TDG is a pig-specific epigenetic regulator with insensitivity to H3K9 and H3K27 demethylation in nuclear transfer embryos

Pig cloning by somatic cell nuclear transfer (SCNT) frequently undergoes incomplete epigenetic remodeling during the maternal-to-zygotic transition, which leads to a significant embryonic loss before implantation. Here, we generated the first genome-wide landscapes of histone methylation in pig SCNT embryos. Excessive H3K9me3 and H3K27me3, but not H3K4me3, were observed in the genomic regions with unfaithful embryonic genome activation and donor-cell-specific gene silencing. A combination of H3K9 demethylase KDM4A and GSK126, an inhibitor of H3K27me3 writer, were able to remove these epigenetic barriers and restore the global transcriptome in SCNT embryos. More importantly, thymine DNA glycosylase (TDG) was defined as a pig-specific epigenetic regulator for nuclear reprogramming, which was not reactivated by H3K9me3 and H3K27me3 removal.
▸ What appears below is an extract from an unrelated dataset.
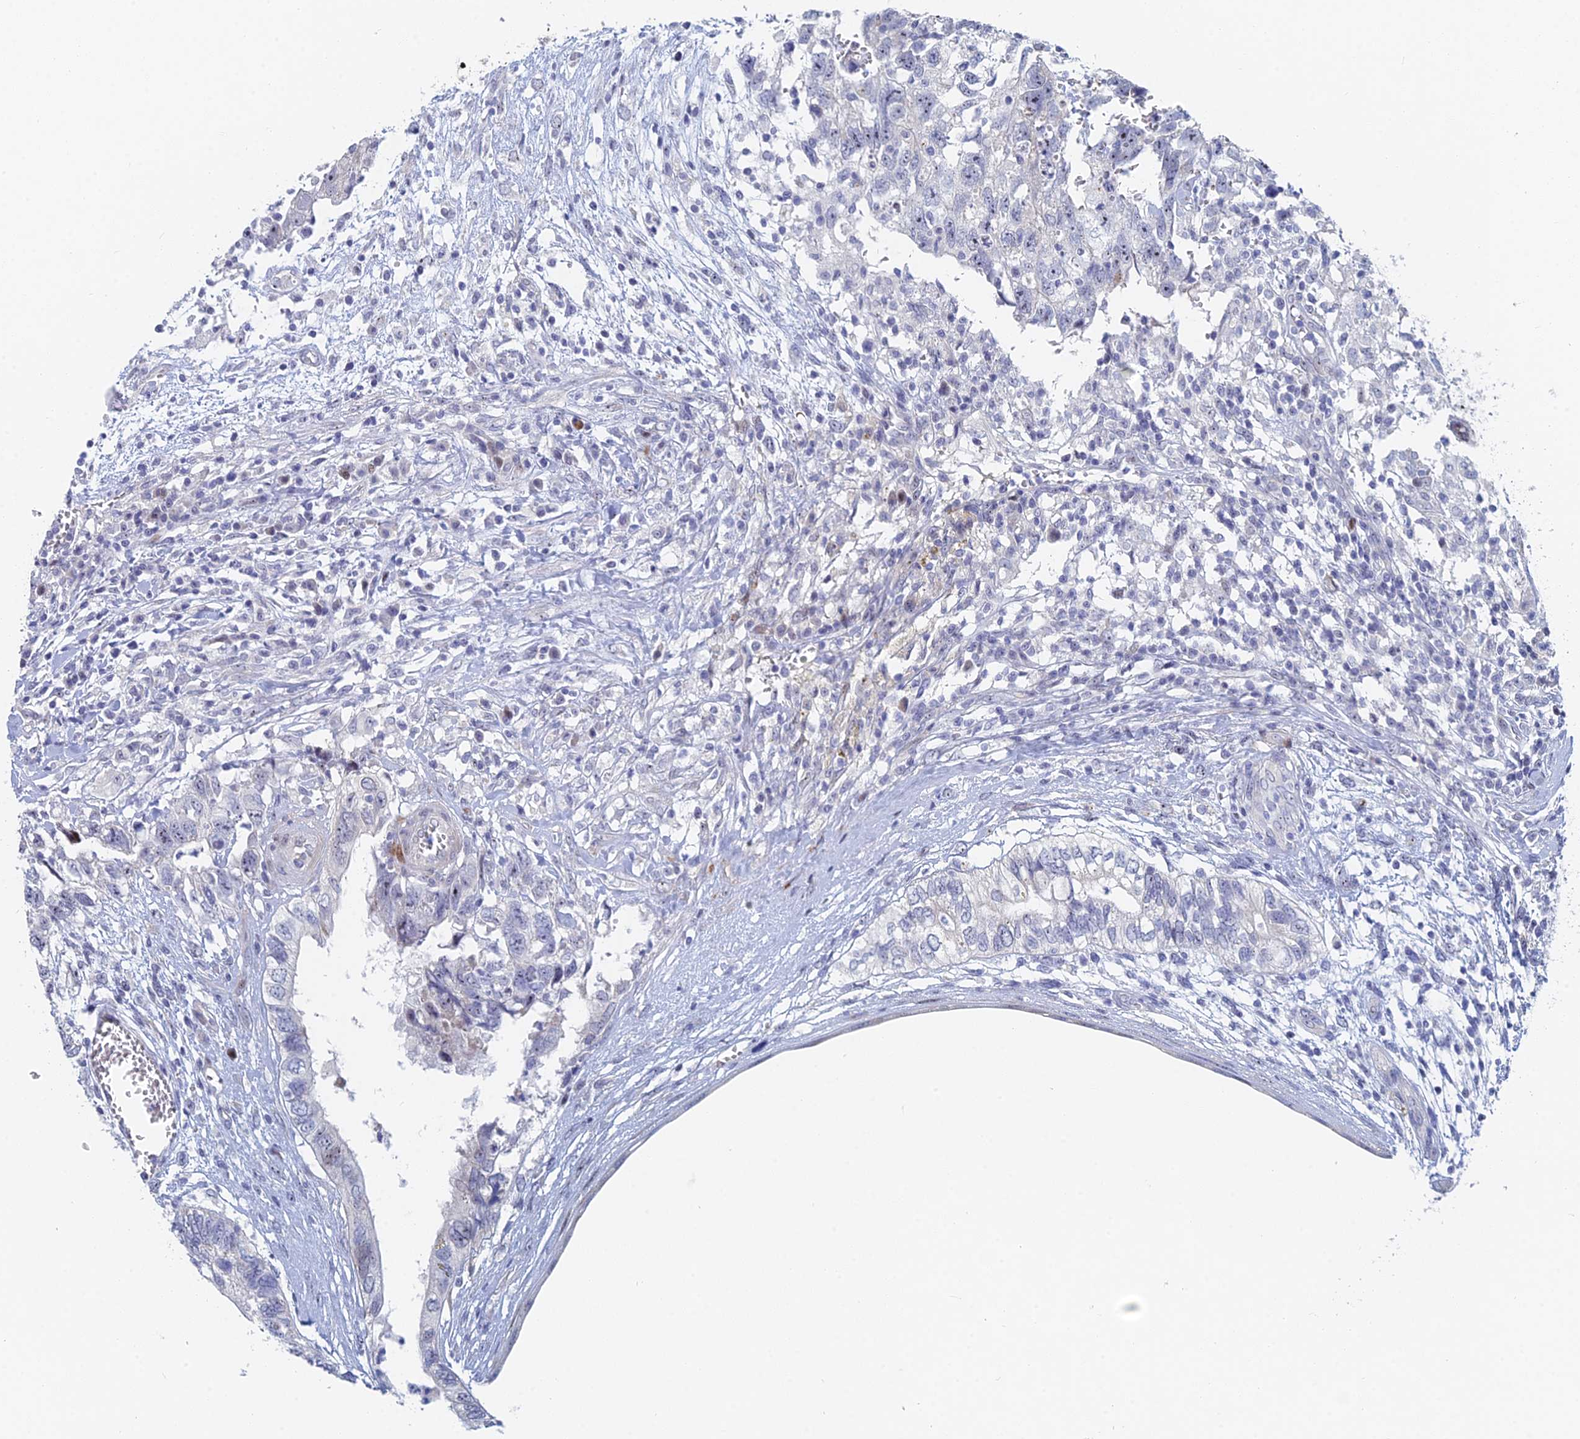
{"staining": {"intensity": "negative", "quantity": "none", "location": "none"}, "tissue": "testis cancer", "cell_type": "Tumor cells", "image_type": "cancer", "snomed": [{"axis": "morphology", "description": "Seminoma, NOS"}, {"axis": "morphology", "description": "Carcinoma, Embryonal, NOS"}, {"axis": "topography", "description": "Testis"}], "caption": "A micrograph of human embryonal carcinoma (testis) is negative for staining in tumor cells.", "gene": "DRGX", "patient": {"sex": "male", "age": 29}}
Both combined treatment and transient TDG overexpression promoted DNA demethylation and enhanced the blastocyst-forming rates of SCNT embryos, thus offering valuable methods to increase the cloning efficiency of genome-edited pigs for agricultural and biomedical purposes.

Automated summary

The study shows that incomplete epigenetic remodeling during pig cloning by somatic cell nuclear transfer can lead to embryonic loss, but a combination of H3K9me3 and H3K27me3 can restore this process. Additionally, TDG is identified as an effective pig-specific epigenetic regulator that can enhance DNA demethylation and blastocyst formation in SCNT embryos.